[Exercise details] Go through the records and copy each line where the string "green" occurs.

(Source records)
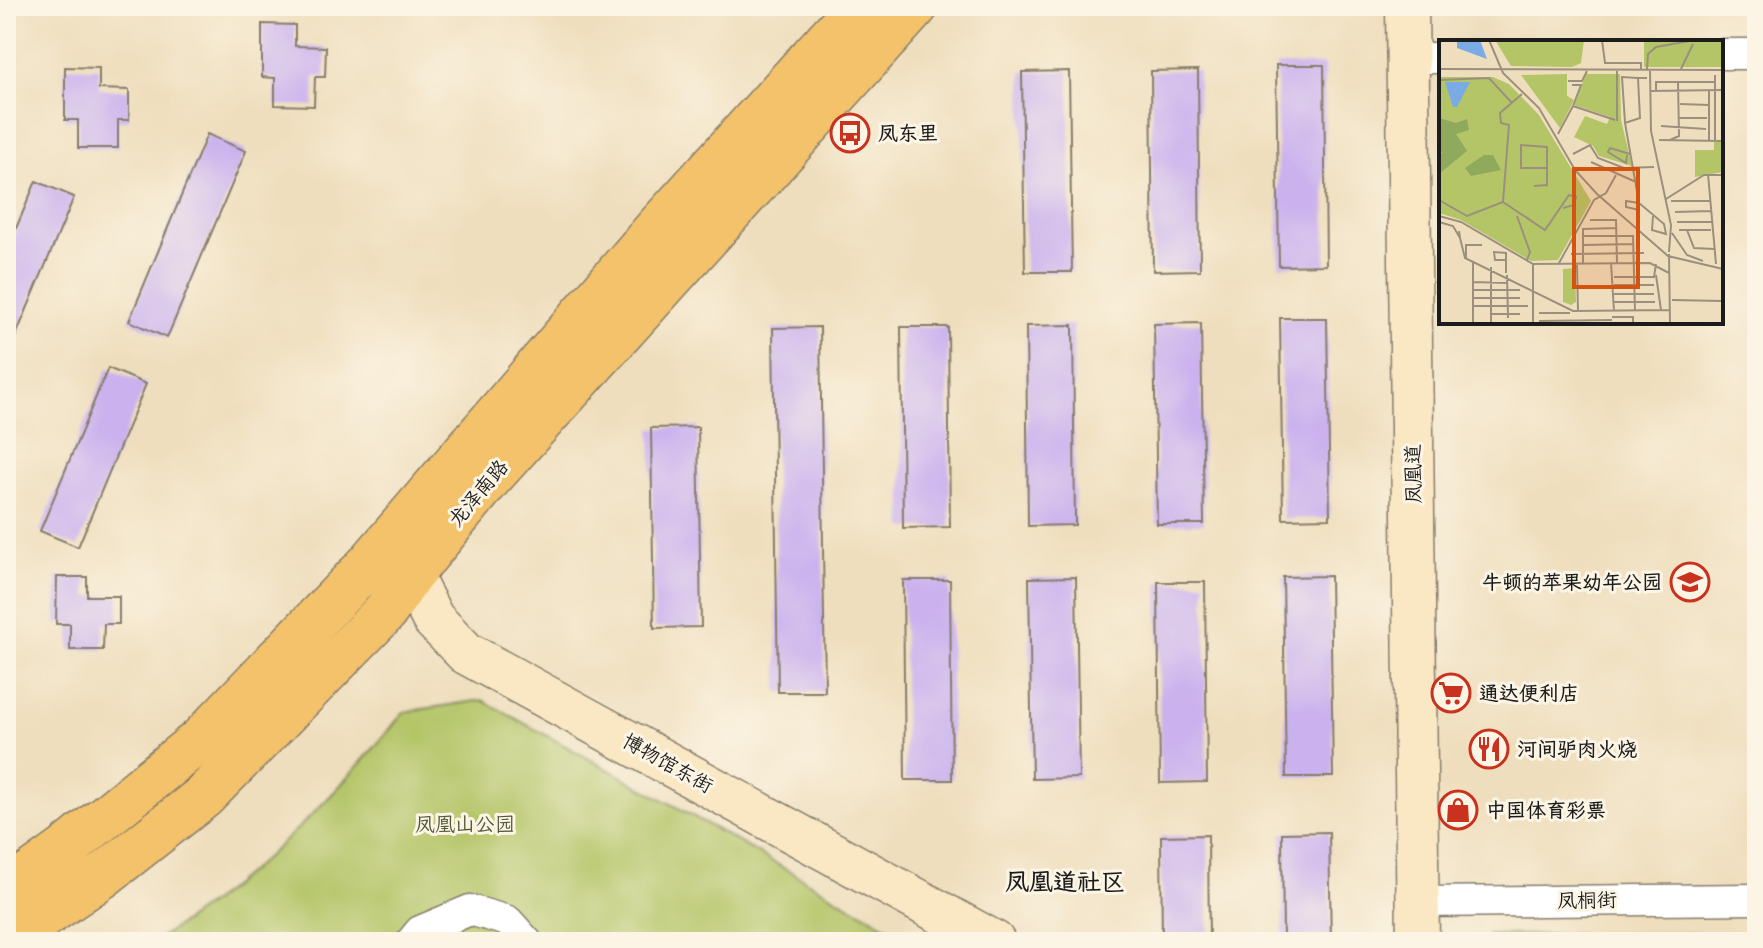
<svg xmlns="http://www.w3.org/2000/svg" width="1763" height="948" font-family="'Shantell Sans','LXGW WenKai TC',sans-serif">
	<style>
		.green { fill: #b4c568; stroke: #687042; stroke-width: 2 }
		.building { fill: #cbb2ee }
		.lines { fill: none; stroke-linecap: round; stroke-linejoin: round }
		.street-casing { stroke: #867d6c; stroke-width: 33 }
		.secondary-casing { stroke: #867d6c; stroke-width: 45 }
		.primary-casing { stroke: #867d6c; stroke-width: 47 }
		.street { stroke: #fff; stroke-width: 30 }
		.secondary { stroke: #fae7c3; stroke-width: 42 }
		.primary { stroke: #f3c26a; stroke-width: 44 }
		.labels { text-anchor: middle; stroke-width: 6; stroke-linejoin: round; paint-order: stroke }
		.poi-label { font-size: 20px; font-weight: bold; fill: #1c1c1c; stroke: #fcf5e5; text-anchor: start }
		.street-label { font-size: 20px; fill: #1c1c1c; stroke: #fcf5e5 }
		.park-label { font-size: 20px; fill: #515737; stroke: #fcf5e5 }
		.quarter-label { font-size: 24px; font-weight: bold; fill: #1c1c1c; stroke: #fcf5e5 }
		.inset-road { fill: none; stroke: #9b907d; stroke-width: 2 }
		.view { fill: #d4530e; fill-opacity: 0.15; stroke: #d4530e; stroke-width: 4 }
		.inset-edge { fill: none; stroke: #1c1c1c; stroke-width: 4 }
	</style>
	<rect width="100%" height="100%" fill="#fcf5e5"/>
	<filter id="ink" filterUnits="userSpaceOnUse"><feTurbulence type="fractalNoise" baseFrequency=".0125" numOctaves="2"/><feDisplacementMap in="SourceGraphic" scale="16" xChannelSelector="R" yChannelSelector="G"/><feConvolveMatrix kernelMatrix="1 2 1 2 8 2 1 2 1" color-interpolation-filters="sRGB"/></filter>
	<filter id="wash" filterUnits="userSpaceOnUse"><feTurbulence type="fractalNoise" baseFrequency=".006" numOctaves="4" result="noise"/><feDisplacementMap in="SourceGraphic" scale="32" xChannelSelector="R" yChannelSelector="G"/><feGaussianBlur stdDeviation="1.8" result="paint"/><feColorMatrix in="noise" values="0 0 0 0 0 0 0 0 0 0 0 0 0 0 0 0 0 1.4 0 .05"/><feComposite in="paint" operator="in"/></filter>
	<g filter="url(#wash)">
		<rect width="100%" height="100%" fill="#efdebd"/>
		<path class="green" d="M482,700l191,105 241,137h-761c97,-60 180,-142 251,-230z
			M1757,933v9h-269v-7z"/>
		<g id="blocks">
			<path class="building" d="M262,24l33,1v21l31,1 -1,30h-10l-1,29 -39,-1v-27l-13,-1z
				M1276,65h48l2,200 -47,1z
				M65,67l34,1v21l30,1v30h-11v28h-40v-28h-13z
				M1198,70l2,200 -47,1 -2,-200z
				M1069,71l3,201h-47l-3,-200z
				M207,134l39,17 -79,187 -38,-17z
				M36,181l38,16 -68,162v-107z
				M1280,318h47l3,200 -47,1z
				M1201,323l3,201h-47l-3,-200z
				M1073,325l2,200 -47,1 -2,-200z
				M820,327l5,365h-47l-5,-364z
				M901,327h47l2,200 -47,1z
				M108,368l38,16 -68,163 -38,-16z
				M698,427l3,200 -47,1 -3,-200z
				M1330,576l3,201h-47l-3,-200z
				M57,577h30v19h32v28h-15l-1,26h-33v-26h-14z
				M1076,577l3,201 -47,1 -3,-201z
				M903,580h47l2,200h-47z
				M1158,582h47l2,200 -47,1z
				M1329,832l2,110h-48l-1,-109z
				M1208,835l1,107h-47l-1,-106z"/>
		</g>
	</g>
	<g filter="url(#ink)">
		<use href="#blocks" fill-opacity="0" stroke="#867d6c" stroke-width="2"/>
		<g class="lines">
			<g class="street-casing">
				<path id="street" d="M1721,54h36
					M1408,58h33
					M1418,902l339,-3
					M411,942l9,-11 50,-21 38,11 19,21"/>
			</g>
			<g class="secondary-casing">
				<path id="secondary" d="M1407,6l11,936
					M400,544l10,31 23,44 33,34 528,289"/>
			</g>
			<g class="primary-casing">
				<path id="primary" d="M6,892l61,-44 134,-109 167,-174 287,-335 203,-224
					M6,942l98,-67 99,-78 182,-185 25,-37 79,-96 427,-473"/>
			</g>
			<use href="#street" class="street"/>
			<use href="#secondary" class="secondary"/>
			<use href="#primary" class="primary"/>
		</g>
	</g>
	<defs>
		<g id="bus-ring" transform="scale(2)"><circle r="9.5" fill="#fcf5e5" stroke="#c8321e" stroke-width="1.5"/><path d="M-5-6H5V4H4V6H2V4H-2V6H-4V4H-5ZM-3.5-4V0h7V-4ZM-3.5 1.2v1.5H-2V1.2ZM2 1.2v1.5H3.5V1.2Z" fill="#c8321e"/></g>
		<g id="school-ring" transform="scale(2)"><circle r="9.5" fill="#fcf5e5" stroke="#c8321e" stroke-width="1.5"/><path d="M0-5L7-2L0 1L-7-2ZM-4 1L0 2.5L4 1V4Q0 6-4 4Z" fill="#c8321e"/></g>
		<g id="supermarket-ring" transform="scale(2)"><circle r="9.5" fill="#fcf5e5" stroke="#c8321e" stroke-width="1.5"/><path d="M-6-5.5h2.5l.6 2H6L4.5 2H-2.5L-4.4-4H-6ZM-1.5 3.2a1.3 1.3 0 1 0 .1 0ZM3 3.2a1.3 1.3 0 1 0 .1 0Z" fill="#c8321e"/></g>
		<g id="restaurant-ring" transform="scale(2)"><circle r="9.5" fill="#fcf5e5" stroke="#c8321e" stroke-width="1.5"/><path d="M-5-6h1v4h1v-4h1v4h1v-4h1v5L-1.5 .5V6h-2V.5L-5-1ZM5-6V6H3V1.5H1.5Q1.5-4 5-6Z" fill="#c8321e"/></g>
		<g id="shop-ring" transform="scale(2)"><circle r="9.5" fill="#fcf5e5" stroke="#c8321e" stroke-width="1.5"/><path d="M-5-2.5h2.3a2.7 3.5 0 0 1 5.4 0H5L5.5 6h-11ZM-1.5-2.5h3a1.5 2.3 0 0 0-3 0Z" fill="#c8321e"/></g>
	</defs>
	<g fill-rule="evenodd">
		<use href="#bus-ring" x="850" y="133"/>
		<use href="#school-ring" x="1690" y="582"/>
		<use href="#supermarket-ring" x="1451" y="693"/>
		<use href="#restaurant-ring" x="1489" y="749"/>
		<use href="#shop-ring" x="1458" y="810"/>
	</g>
	<g class="labels">
		<g class="poi-label">
			<text x="878" y="140">凤东里</text>
			<text x="1662" y="589" text-anchor="end">牛顿的苹果幼年公园</text>
			<text x="1479" y="700">通达便利店</text>
			<text x="1517" y="756">河间驴肉火烧</text>
			<text x="1486" y="817">中国体育彩票</text>
		</g>
		<g class="street-label">
			<text transform="translate(1413 474) rotate(-91)" y="7">凤凰道</text>
			<text transform="translate(478 493) rotate(-50)" y="7">龙泽南路</text>
			<text transform="translate(668 763) rotate(29)" y="7">博物馆东街</text>
			<text transform="translate(1587 900) rotate(-1)" y="7">凤桐街</text>
		</g>
		<g class="park-label">
			<text x="465" y="831">凤凰山公园</text>
		</g>
		<g class="quarter-label">
			<text x="1065" y="890">凤凰道社区</text>
		</g>
	</g>
	<g transform="translate(1439 40)">
		<rect width="284" height="284" fill="#efdebd"/>
		<path d="M56,0h89l-3,23 -9,4 -61,-1zM205,0h79v27h-79zM128,34v22l7,4 -14,28 -39,-53zM147,34h34l1,46 11,46 -33,-10 -6,-10 -19,-9 11,-21 22,8 3,-7 -36,-12zM0,37h54l16,7 30,31 52,86 -33,59 -27,1 -70,-41 -22,-7zM275,101h9v31l-28,5v-27h19zM136,228l1,34 -5,3 -8,-3v-33z" fill="#b4c568"/>
		<path d="M0,78l17,5 11,-4 2,11 -13,4 11,17 -28,23v-20l4,-1 -4,-2zM45,115h9l8,15 -30,6 -6,-8z" fill="#8faa5c"/>
		<path d="M18,0h23l7,19 -30,-11zM6,42h25l-13,25h-4z" fill="#7aabe5"/>
		<path class="inset-road" d="M50,0l14,33 36,35 36,62 22,24 71,62 55,13M163,0l3,23h36v6M0,29l284,1M208,29l1,-15 8,-7 39,-7M242,29l12,-25M211,30l1,61 20,94 -2,27M178,31v50M276,35v66M208,38h-9l2,40 -15,5 14,80 25,21 2,10 -14,-4 1,-14M0,40l50,-2 23,25M129,41h14l5,-10M133,45h9l-8,21M217,50v-8h59M270,50v51M211,51l73,-1M83,54l-22,19 1,10 8,2 -6,77 42,28 24,-35 7,2 -2,8 -11,3M241,64l29,1M240,78h28M186,82l-3,-45 16,1M222,86l45,3M119,94l15,-28 42,14M220,100l64,1M231,100l9,-4 -1,-55M284,100v-31M134,114l17,-9 8,13 26,10 30,-1M188,115l-1,8 -18,-11 2,-4 20,6M152,122l45,20M269,134l8,90M95,146l13,-1v-38l-26,-2v23h26M227,159l38,-24h19M0,160l28,16 36,-14M232,161h39M200,163l-13,-2v6l13,3M236,172l36,-1M0,176l22,6 72,42 117,-1 19,10M78,176l13,36 -3,8M151,180h26l1,43M0,182l14,4 7,12 -1,-7M238,182h35M240,190h32M248,190l7,18 20,1M233,193l15,22 16,6M144,196h50l2,74M21,198l5,20 108,53 97,-1M144,205l51,-1M132,214l73,-1M230,214l1,70M0,216l1,42M27,218v-13h16M67,220h-11l-1,-8 12,1v20M34,221v63M120,223l35,-63 12,-7 10,-18M172,223l3,48M94,224v60M138,224l1,47M144,224v-35l34,-1M52,227v57M68,235l1,43M217,235l5,35M175,237h40l2,-13M34,242l34,1M175,245h40M34,250h47M175,254h40M34,258h47M233,260l51,1M175,262h41M34,266h55M100,273h31M52,274h29M173,277h21v7M100,281l73,-1"/>
		<path class="view" d="M135,129h64v118h-64z"/>
		<rect width="284" height="284" class="inset-edge"/>
	</g>
	<rect width="1763" height="948" fill="none" stroke="#fcf5e5" stroke-width="32"/>
</svg>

[Expected output]
		.green { fill: #b4c568; stroke: #687042; stroke-width: 2 }
		<path class="green" d="M482,700l191,105 241,137h-761c97,-60 180,-142 251,-230z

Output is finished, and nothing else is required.